Eventually, the REAL® Seal could become the U.S. dairy industry’s “country of origin label” since dairy products made only from cow’s milk produced here will be eligible to use it.
New program consumer focused
From almond "milk" to soy "ice cream," "yogurt" and even "Parmesan cheese," consumers are being bombarded by non-dairy products masquerading as the real deal.
"Imitation products made from vegetables and nuts, but packaged like real dairy products and often using dairy names, have proliferated in the last few years," says Jerry Kozak, president and CEO of the National Milk Producers Federation (NMPF).
More on the REAL Seal
To stem that tsunami, NMPF has agreed to revitalize the REAL® Seal campaign. This past March, NMPF took over the management of the program from the United Dairy Industry Association.
The new effort will focus on consumers, mainly through social media such Facebook, Twitter and YouTube.
"The program will now strive to educate new generations of dairy consumers about the significance of the REAL® Seal," Kozak says.
The new REAL® Seal program will reconnect with moms, introduce the program to men and women 21 to 44 years of age and to kids with an animated cartoon-character icon that is currently under development.
The REAL® Seal could become the U.S. dairy industry’s "country of origin label." Imported ingredients—casein, caseinates and milk protein concentrates—will not be allowed. Products must also conform to federal standards of identity. Products without a standard of identity will be approved on a case-by-case basis.
The REAL® Seal program was launched back in the 1970s, when imitation cheese started to infringe on natural cheese and pizza offerings.
Over the years, the program has been successful as a branding tool, with more than 90% consumer awareness. A like number finds the REAL® Seal helpful in making food-buying decisions. Consumers also say they are willing to pay up to 5% more for products carrying the REAL® Seal label.

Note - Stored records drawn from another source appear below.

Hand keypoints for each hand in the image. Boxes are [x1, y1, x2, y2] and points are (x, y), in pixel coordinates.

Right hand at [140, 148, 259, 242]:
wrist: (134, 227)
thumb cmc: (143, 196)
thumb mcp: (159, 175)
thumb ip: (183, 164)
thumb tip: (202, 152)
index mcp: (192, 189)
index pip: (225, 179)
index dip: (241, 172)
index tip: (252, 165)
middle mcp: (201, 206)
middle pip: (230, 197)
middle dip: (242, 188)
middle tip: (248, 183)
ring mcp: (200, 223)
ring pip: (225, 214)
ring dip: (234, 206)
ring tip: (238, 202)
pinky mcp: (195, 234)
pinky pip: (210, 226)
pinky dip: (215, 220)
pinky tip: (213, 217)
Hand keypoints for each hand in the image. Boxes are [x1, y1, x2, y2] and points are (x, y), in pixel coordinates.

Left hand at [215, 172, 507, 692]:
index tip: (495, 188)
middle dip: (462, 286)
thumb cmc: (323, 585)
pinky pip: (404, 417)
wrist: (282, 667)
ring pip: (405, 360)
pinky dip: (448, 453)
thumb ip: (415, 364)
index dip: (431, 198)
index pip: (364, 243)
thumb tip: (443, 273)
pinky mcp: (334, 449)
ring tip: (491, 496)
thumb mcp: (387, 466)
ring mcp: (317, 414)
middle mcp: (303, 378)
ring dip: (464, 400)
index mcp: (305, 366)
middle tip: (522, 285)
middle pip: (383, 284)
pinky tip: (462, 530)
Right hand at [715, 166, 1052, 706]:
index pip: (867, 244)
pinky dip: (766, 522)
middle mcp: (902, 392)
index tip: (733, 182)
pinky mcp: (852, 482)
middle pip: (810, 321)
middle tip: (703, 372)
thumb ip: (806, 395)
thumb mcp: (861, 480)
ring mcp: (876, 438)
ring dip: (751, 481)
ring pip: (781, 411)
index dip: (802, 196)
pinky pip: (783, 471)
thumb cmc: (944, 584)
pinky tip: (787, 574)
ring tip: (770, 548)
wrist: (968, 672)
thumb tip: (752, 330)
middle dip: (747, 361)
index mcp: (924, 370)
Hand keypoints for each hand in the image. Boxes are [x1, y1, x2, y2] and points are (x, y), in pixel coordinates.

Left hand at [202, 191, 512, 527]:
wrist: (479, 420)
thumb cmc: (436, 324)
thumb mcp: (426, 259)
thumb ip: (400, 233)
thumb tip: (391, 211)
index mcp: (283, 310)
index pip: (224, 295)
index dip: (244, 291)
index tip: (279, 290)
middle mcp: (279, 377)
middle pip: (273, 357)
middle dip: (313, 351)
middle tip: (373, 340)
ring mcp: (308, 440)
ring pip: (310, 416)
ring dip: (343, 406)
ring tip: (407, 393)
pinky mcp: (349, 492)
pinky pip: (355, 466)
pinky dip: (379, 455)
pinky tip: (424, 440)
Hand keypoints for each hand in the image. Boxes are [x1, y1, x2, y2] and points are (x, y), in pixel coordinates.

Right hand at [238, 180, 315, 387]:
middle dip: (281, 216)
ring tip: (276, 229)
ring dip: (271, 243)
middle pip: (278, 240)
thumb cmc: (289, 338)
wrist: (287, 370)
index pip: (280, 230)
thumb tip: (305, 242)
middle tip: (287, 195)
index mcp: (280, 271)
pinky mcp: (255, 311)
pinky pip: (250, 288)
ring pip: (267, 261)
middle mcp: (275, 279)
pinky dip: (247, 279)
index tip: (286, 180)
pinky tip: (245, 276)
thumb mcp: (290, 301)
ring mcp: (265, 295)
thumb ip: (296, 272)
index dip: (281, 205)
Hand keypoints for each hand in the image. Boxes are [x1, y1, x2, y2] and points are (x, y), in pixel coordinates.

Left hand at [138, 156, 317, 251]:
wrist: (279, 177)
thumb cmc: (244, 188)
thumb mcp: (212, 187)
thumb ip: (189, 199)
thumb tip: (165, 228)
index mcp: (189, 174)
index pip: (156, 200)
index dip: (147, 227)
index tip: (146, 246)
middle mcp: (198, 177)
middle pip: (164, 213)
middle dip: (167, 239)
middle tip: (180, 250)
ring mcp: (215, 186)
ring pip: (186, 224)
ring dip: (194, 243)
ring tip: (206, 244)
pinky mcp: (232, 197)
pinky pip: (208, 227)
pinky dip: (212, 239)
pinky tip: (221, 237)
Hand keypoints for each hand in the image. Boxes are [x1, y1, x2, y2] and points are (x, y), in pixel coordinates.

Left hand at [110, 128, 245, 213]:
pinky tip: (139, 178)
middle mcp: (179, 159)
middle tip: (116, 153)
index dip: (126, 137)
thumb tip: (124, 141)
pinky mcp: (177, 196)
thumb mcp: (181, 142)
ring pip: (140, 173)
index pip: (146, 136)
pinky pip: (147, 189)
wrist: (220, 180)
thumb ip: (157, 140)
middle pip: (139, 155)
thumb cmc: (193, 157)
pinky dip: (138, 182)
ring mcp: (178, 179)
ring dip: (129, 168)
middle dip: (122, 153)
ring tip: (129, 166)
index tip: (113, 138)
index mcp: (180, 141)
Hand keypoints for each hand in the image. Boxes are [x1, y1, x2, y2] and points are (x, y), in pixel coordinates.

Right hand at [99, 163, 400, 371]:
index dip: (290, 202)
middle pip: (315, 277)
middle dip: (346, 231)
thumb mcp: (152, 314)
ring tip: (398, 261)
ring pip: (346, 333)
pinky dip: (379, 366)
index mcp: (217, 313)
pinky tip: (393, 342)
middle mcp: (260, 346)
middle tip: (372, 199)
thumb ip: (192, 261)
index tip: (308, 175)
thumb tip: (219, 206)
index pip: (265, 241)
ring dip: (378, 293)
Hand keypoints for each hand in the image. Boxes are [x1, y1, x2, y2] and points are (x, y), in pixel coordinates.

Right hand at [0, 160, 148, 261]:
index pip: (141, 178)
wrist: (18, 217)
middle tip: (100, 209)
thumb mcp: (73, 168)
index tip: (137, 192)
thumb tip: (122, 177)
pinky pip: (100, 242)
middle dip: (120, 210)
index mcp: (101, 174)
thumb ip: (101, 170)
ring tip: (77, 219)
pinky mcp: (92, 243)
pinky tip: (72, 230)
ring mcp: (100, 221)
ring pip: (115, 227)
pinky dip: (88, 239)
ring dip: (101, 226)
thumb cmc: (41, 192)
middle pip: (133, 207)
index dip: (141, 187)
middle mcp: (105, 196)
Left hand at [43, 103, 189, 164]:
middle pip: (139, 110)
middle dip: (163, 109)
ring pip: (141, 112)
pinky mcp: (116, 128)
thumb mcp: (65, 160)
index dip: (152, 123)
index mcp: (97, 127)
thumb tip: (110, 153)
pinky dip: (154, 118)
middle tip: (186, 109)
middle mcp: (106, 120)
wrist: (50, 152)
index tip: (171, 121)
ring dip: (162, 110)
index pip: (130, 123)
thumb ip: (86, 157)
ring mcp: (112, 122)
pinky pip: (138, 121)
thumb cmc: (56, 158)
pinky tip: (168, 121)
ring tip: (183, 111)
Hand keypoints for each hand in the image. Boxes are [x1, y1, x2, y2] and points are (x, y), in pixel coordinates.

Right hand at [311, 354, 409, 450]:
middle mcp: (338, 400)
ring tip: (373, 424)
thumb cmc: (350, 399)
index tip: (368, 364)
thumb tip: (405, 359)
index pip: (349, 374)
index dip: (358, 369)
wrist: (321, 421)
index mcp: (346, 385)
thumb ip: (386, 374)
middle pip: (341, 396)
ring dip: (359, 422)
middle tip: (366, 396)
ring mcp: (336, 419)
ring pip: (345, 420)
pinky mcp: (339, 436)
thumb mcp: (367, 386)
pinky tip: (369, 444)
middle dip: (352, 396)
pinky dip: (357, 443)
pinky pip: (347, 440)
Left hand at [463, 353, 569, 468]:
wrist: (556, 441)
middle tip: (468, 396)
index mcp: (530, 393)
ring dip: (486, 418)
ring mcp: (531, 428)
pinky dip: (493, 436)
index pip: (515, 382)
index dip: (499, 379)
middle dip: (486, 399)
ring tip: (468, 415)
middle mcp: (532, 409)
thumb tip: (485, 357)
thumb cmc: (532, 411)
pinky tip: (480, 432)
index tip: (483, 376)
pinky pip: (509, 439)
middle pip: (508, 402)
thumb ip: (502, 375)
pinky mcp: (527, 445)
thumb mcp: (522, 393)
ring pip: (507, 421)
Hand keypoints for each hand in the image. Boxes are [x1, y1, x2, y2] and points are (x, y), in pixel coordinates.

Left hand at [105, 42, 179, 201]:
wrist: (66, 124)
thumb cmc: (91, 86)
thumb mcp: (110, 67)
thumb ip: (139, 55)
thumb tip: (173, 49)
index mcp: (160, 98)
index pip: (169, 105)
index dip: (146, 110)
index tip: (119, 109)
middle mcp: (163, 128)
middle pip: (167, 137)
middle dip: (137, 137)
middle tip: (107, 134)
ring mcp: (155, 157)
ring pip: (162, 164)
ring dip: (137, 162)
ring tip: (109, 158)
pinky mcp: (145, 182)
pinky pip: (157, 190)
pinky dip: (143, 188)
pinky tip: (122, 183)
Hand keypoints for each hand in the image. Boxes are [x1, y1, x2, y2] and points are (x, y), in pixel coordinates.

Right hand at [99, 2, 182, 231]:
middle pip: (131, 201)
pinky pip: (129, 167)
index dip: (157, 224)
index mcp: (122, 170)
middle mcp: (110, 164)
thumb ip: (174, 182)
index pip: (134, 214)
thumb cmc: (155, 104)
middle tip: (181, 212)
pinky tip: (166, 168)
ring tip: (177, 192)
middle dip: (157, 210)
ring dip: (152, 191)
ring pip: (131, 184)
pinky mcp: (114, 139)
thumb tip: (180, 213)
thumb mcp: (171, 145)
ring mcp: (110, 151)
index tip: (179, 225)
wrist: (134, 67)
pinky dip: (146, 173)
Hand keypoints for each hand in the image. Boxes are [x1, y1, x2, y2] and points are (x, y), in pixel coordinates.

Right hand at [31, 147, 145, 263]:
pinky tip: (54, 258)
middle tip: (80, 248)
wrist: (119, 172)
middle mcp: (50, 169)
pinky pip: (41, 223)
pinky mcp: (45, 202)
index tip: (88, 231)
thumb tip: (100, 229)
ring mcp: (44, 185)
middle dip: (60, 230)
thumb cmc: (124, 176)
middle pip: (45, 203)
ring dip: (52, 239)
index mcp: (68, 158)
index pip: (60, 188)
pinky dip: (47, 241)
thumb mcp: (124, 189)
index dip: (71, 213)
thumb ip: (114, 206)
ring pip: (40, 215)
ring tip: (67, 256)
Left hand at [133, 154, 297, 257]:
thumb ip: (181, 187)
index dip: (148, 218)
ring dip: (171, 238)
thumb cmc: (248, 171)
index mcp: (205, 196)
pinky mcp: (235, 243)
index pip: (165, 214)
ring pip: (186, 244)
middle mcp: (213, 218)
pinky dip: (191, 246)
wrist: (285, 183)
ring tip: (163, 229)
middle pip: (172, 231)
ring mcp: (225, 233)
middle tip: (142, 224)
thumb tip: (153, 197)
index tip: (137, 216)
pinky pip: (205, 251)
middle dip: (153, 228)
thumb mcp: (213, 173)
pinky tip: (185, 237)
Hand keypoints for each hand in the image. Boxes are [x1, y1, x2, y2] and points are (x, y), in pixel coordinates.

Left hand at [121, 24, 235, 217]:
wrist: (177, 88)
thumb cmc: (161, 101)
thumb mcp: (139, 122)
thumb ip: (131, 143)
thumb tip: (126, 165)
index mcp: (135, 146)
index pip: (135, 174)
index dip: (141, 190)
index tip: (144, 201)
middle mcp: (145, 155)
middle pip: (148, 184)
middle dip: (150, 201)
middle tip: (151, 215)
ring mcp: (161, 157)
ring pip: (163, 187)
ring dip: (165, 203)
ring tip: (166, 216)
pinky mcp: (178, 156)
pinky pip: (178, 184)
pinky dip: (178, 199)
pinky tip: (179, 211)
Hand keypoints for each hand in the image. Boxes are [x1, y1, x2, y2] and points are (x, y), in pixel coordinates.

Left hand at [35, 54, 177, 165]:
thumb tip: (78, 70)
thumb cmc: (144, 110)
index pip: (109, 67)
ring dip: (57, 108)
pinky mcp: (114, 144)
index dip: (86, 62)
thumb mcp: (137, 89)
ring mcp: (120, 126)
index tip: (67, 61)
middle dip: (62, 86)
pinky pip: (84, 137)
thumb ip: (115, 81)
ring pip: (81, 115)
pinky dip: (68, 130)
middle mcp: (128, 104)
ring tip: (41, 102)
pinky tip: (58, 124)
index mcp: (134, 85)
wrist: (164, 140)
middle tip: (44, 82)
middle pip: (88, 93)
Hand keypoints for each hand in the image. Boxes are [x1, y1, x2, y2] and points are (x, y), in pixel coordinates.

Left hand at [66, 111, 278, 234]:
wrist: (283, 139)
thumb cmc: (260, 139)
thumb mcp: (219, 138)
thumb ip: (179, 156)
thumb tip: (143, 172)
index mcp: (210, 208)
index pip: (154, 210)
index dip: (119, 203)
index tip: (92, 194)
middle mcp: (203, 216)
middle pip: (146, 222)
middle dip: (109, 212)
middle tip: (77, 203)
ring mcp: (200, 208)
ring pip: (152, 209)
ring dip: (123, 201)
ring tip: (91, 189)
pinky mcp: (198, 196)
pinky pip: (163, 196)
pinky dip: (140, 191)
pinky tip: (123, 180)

The problem is that fewer young consumers are aware of what the REAL® Seal brings to the table. They often assume cow milk and vegetable or soy drinks masquerading as milk contain the same nutrients and offer the same value.
One page on the REAL® Seal website dispels that belief, showing that dairy milk contains nine
essential nutrients while soy and nut beverages contain just two to five essential nutrients, depending on the product. And, by the way, for the same 25¢, you can have an 8 oz. serving of milk compared to a 5 oz. serving of the other stuff.
The new REAL® Seal program will be self-sustaining, funded by user fees, says Jim Mulhern, NMPF chief operating officer who also now heads up the REAL® Seal program. Currently, there are no plans to use dairy checkoff funds.
About 350 pizza and dairy manufacturers already use the REAL® Seal on more than 10,000 products. NMPF hopes to increase that reach to more manufacturers and products, making the REAL® Seal widespread in food aisles.
NMPF hopes to expand the REAL® Seal program to frozen meals and food products made with real cheese, butter or other real dairy ingredients. In addition, restaurants that use approved dairy ingredients will also qualify to use the REAL® Seal logo. The plan is even to include exported dairy products and ingredients, which would carry American Made REAL® Seal logos.
Program officials are also planning to produce milk-tanker logos, making milk trucks look like rolling billboards promoting dairy products throughout the country.